Zanussi, mathématicien de cœur, construit La Constante sur un théorème, comme une suite de démonstrations : toute tentative de rompre le cercle de la corruption est vouée au désastre non seulement par l'hostilité du milieu mais, de plus, par les coups du sort. La vie de Witold, qui sert d'illustration à cette thèse, ressemble à la conquête de l'Himalaya.
Toute la tendresse que j'avais cru voir dans Bilan trimestriel, dans la Chambre à côté ou certaines séquences d'Illumination s'est effacée avec le temps. Pour Camouflage, La Constante et son dernier film, Le Contrat, Zanussi l'a gommée au profit d'un esprit clinicien déterminé. Son regard sur la Pologne et sur ses personnages est mécaniste et froid. Ce qui provoque l'enthousiasme des Polonais et l'intérêt de « l'Ouest » est, peut-être, son insistance et son exactitude presque scientifique. On y voit, radiographiés, l'appât des devises, l'obsession des pots-de-vin (...) Ce constat cru (...) est d'autant plus séduisant, chez Zanussi, qu'il est présenté sous une forme souple qui en voile la dureté.
Tadeusz Bradecki (Witold) est magnifique (...) Mais ce que j'aime dans le film de , c'est ce qui le rend plus trouble (...) au-delà de l'approche scientifique, son aspect fétichiste.

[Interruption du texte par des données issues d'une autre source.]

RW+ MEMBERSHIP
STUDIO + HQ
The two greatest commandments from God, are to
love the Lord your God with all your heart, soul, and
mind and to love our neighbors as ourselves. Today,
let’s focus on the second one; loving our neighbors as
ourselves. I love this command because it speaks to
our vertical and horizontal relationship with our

L'intrigue est doublée d'une croyance mystique au miracle. Le personnage principal, ce Witold tellement mieux traité que ses partenaires, est bourré de petites superstitions dont certaines sont fondées sur les mathématiques elles-mêmes. Il retourne un dé avec le pied, observe tous les chiffres accidentels, lance des fléchettes pour provoquer le hasard. Dans les files d'attente chez le médecin-miracle, dans le culte des objets venus d'ailleurs — particulièrement de l'ouest — c'est comme si la Pologne tout entière était soutenue par le fétichisme. Ça prend l'ampleur d'un réel désarroi."